- Things to do:
1) In the passage on the tobacco industry, which historical event does the commenter say we ought all not forget?
2) Please pick up the passage on the tobacco industry after its final sentence and carry it on.

- Document passage:
::::::
Cigarette companies are barely entitled to our attention let alone our sympathy and understanding. It’s time we all see the tobacco industry for the hypocritical and mass murdering giant it is and don’t give them room to move.


  1. Alcohol companies also sell a highly addictive product which kills people (& destroys families ) , usually quicker though !! Where are all the bleeding heart nazis on this seemingly sacred cow ? We ought ALL not forget the Eureka Stockade , When injustice becomes law , resistance becomes duty . Wake up Australia , before we lose all our freedom , Protest , or DON’T vote & encourage the mongrels . WE are politicians employers , NOT the other way ’round .
::::::
- Entries:

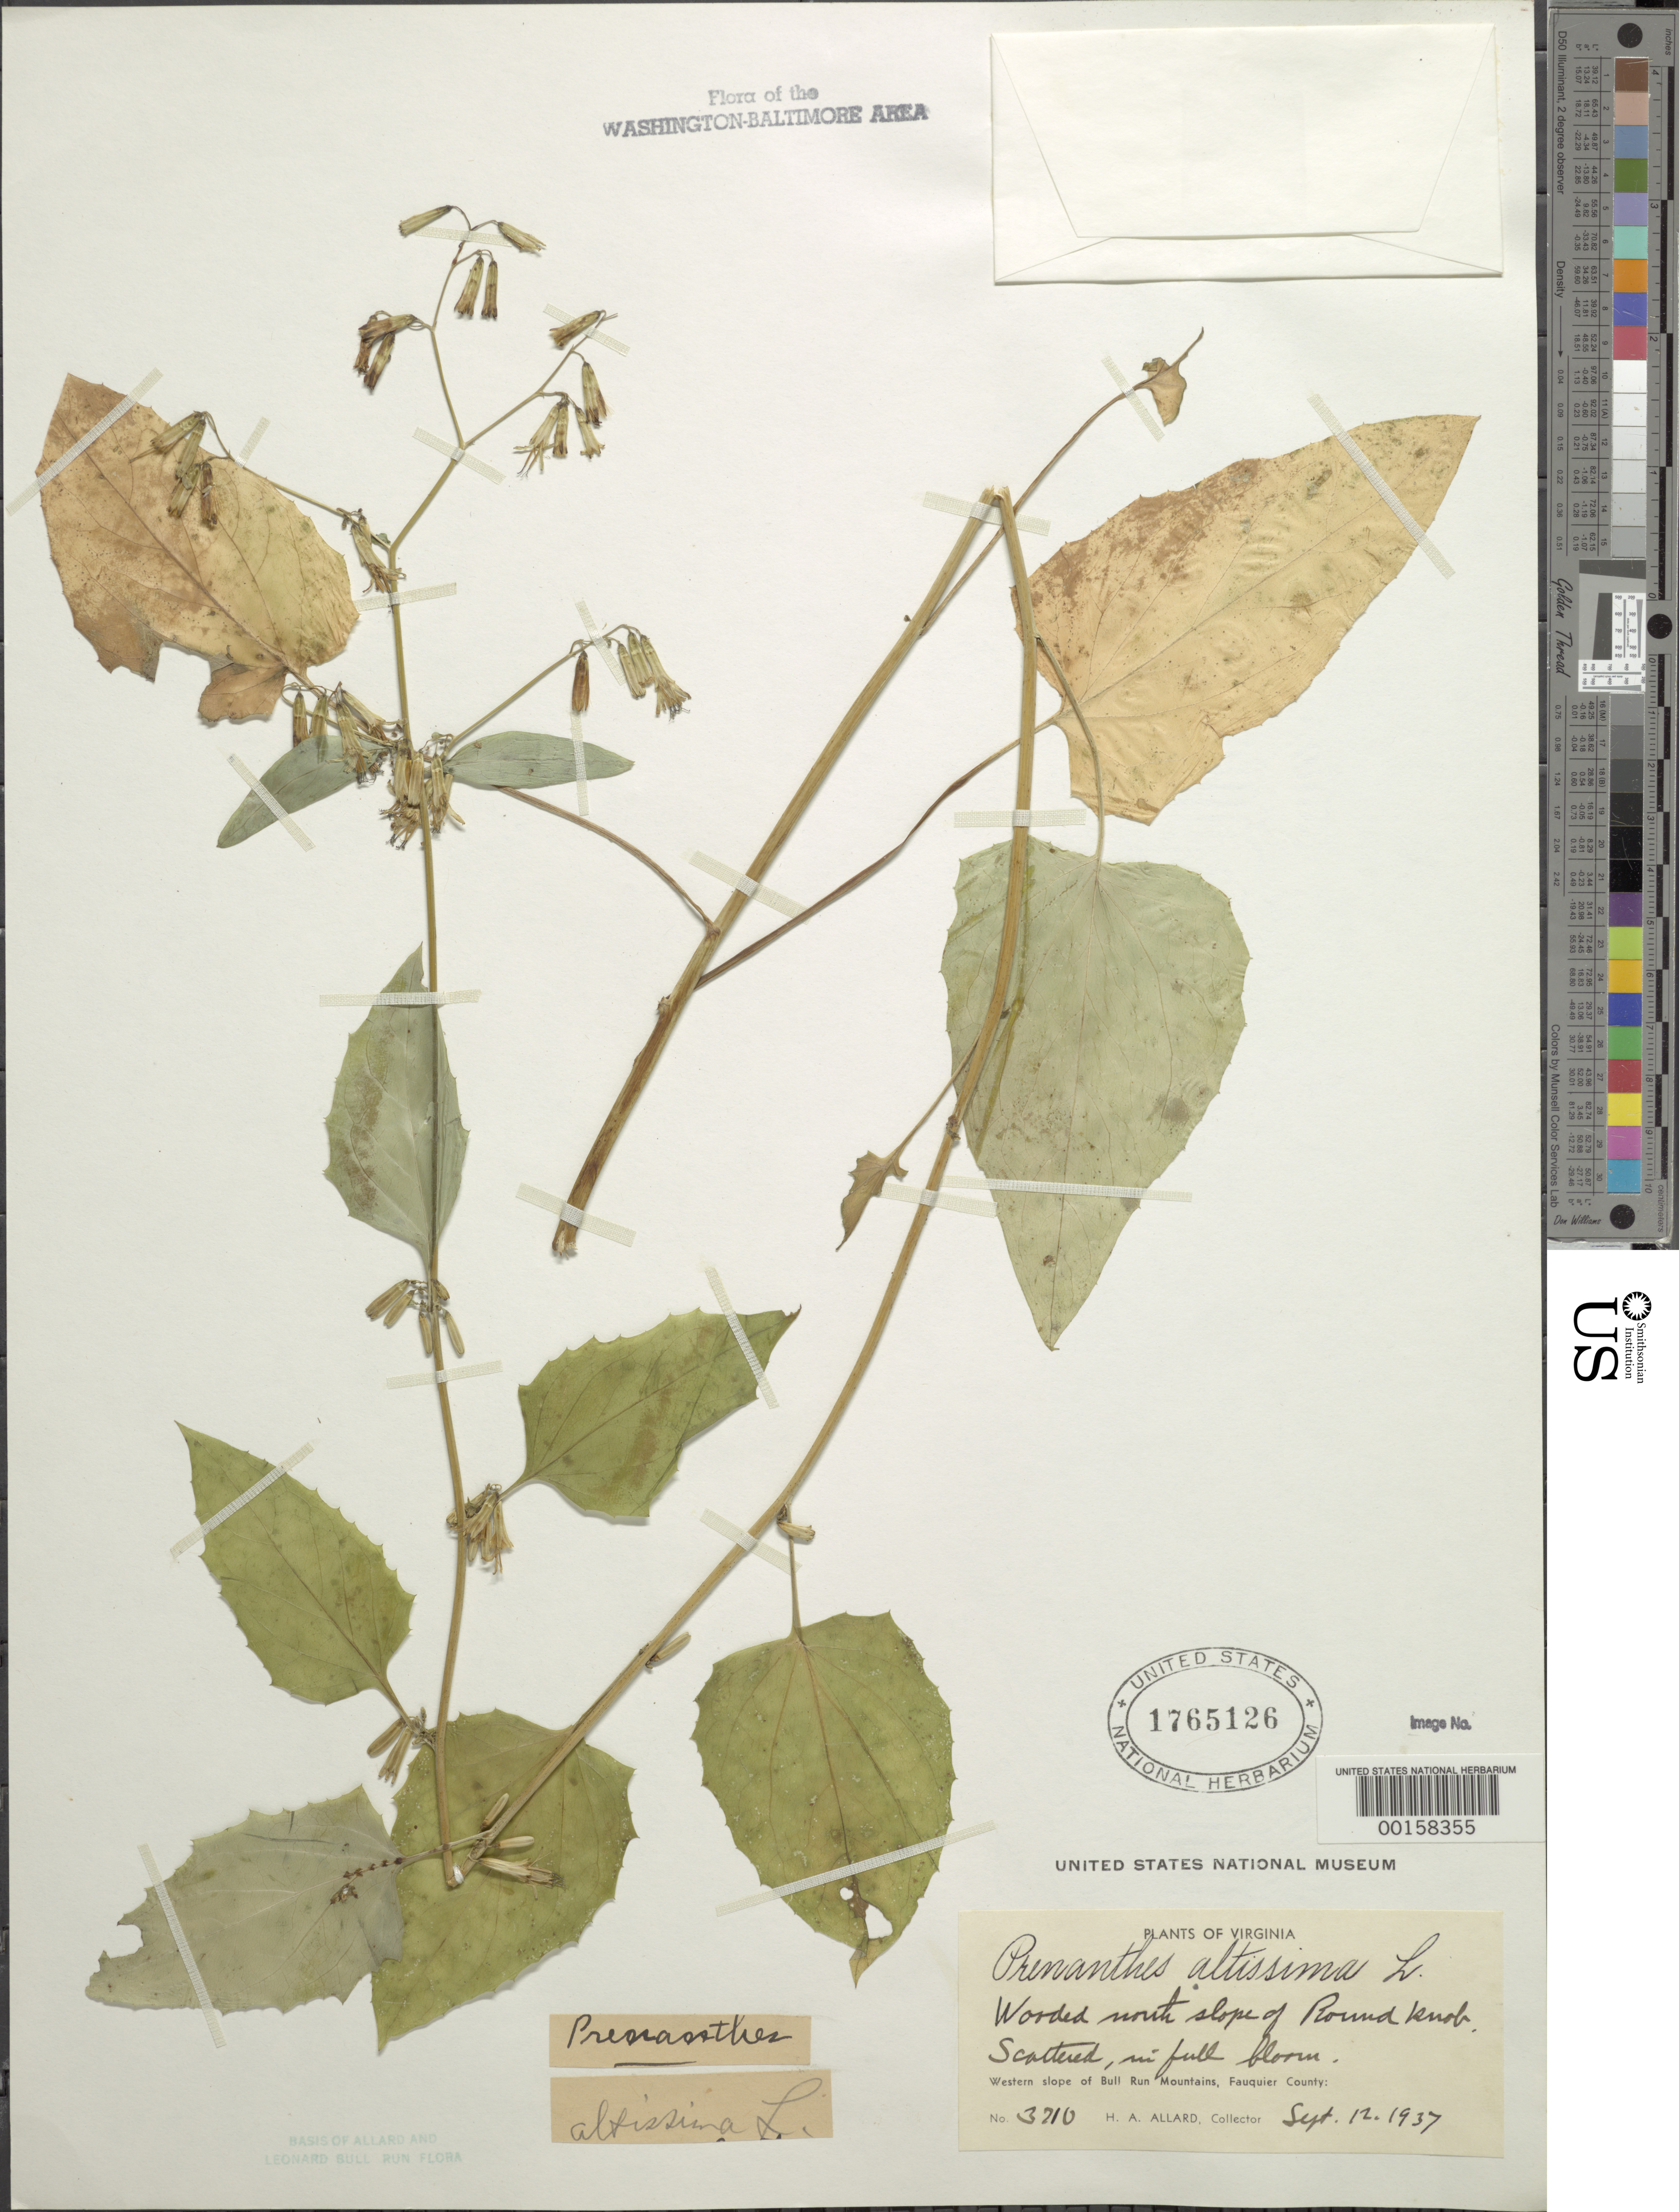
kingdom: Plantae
::::::
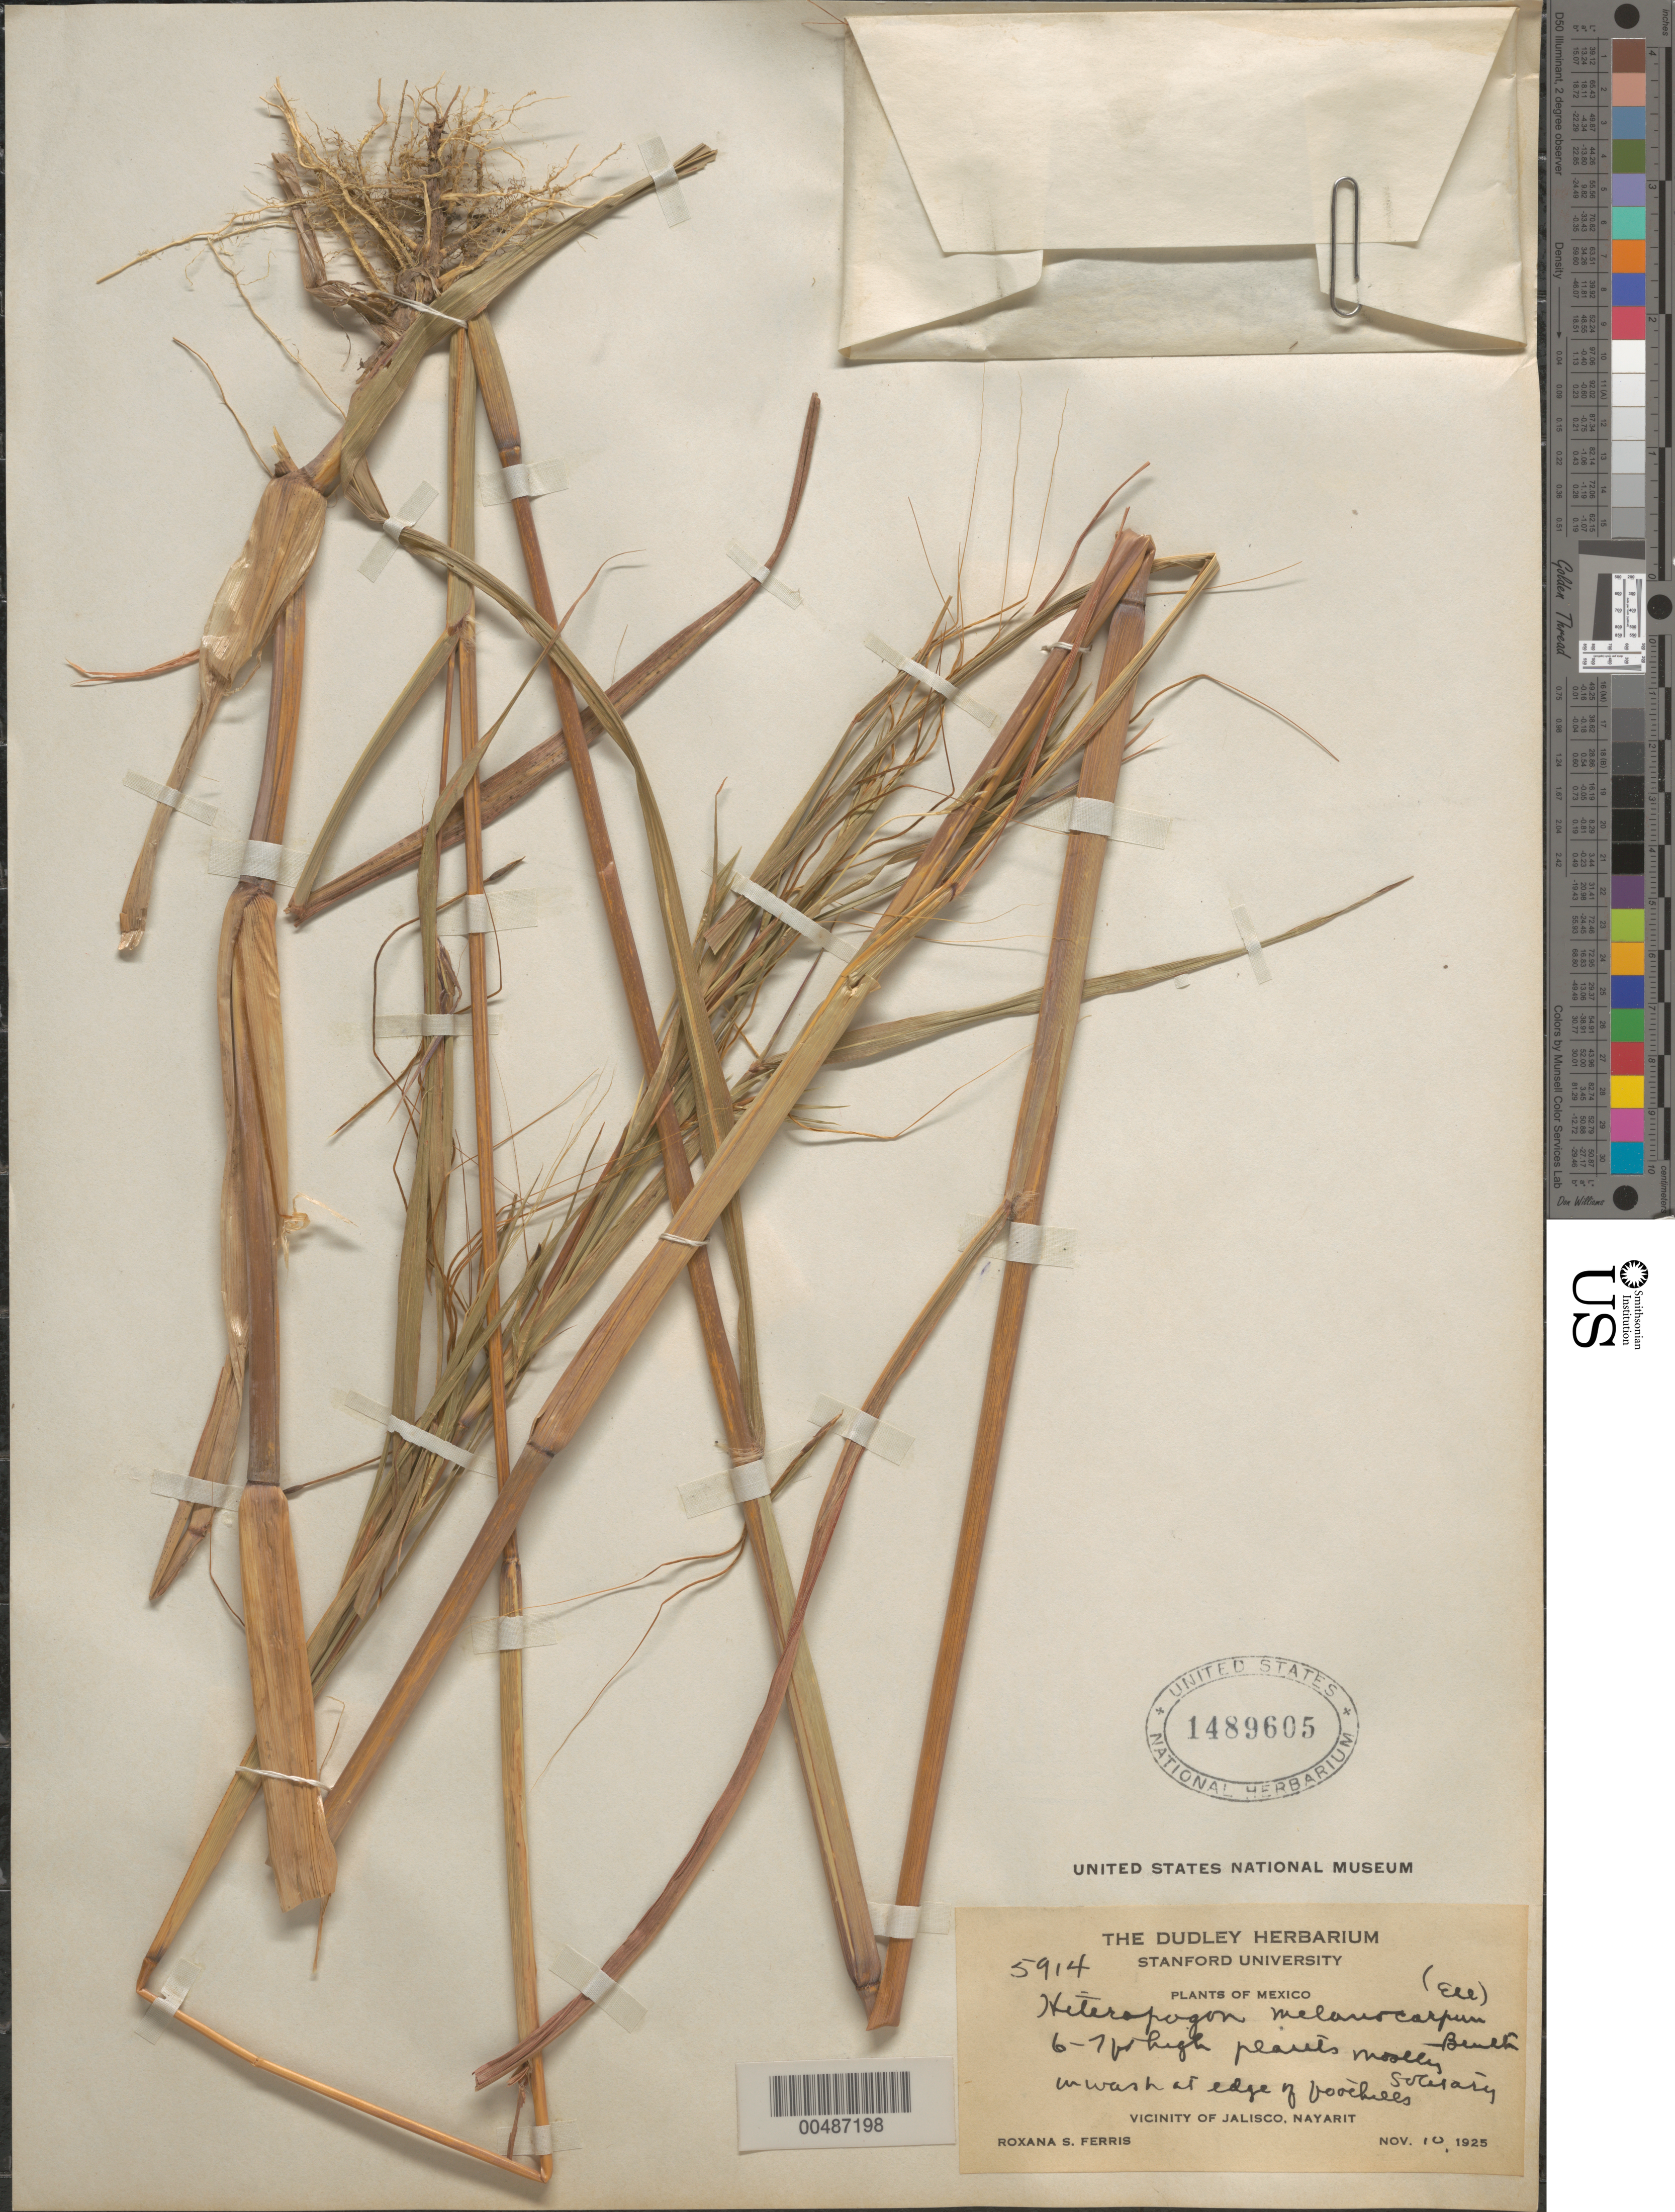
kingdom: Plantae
::::::
- Per-task outputs:
1) The Eureka Stockade.

2)
    1. i think what you said is exacly right on the money good job and thank you for opening my eyes

  2. Might be ok for all the non smokers to be self righteous and get on the bandwagon re plain packaging and side with the Govt. on this issue. How will you all feel when they do the same for all alcohol beverages and lift it beyond affordability after taxing it to the hilt. This is nothing but total hypocrisy by all of you . Self righteous jerks poking your noses into other peoples business . How on earth can plain packaging reduce smoking , cigarettes will still be available same as ever , who cares about plain packaging , nobody. The Govt. have 2 real solutions if they have a real concern about smoking. Ban them or force tobacco coy. to remove nicotine from the product. Cigarettes are simply a carrier for addictive nicotine, nothing else. Time people looked properly at our lazy Govts. real effectiveness on real issues rather than just dudding a simplistic Australian public who are unnaware of the Govts. real agenda.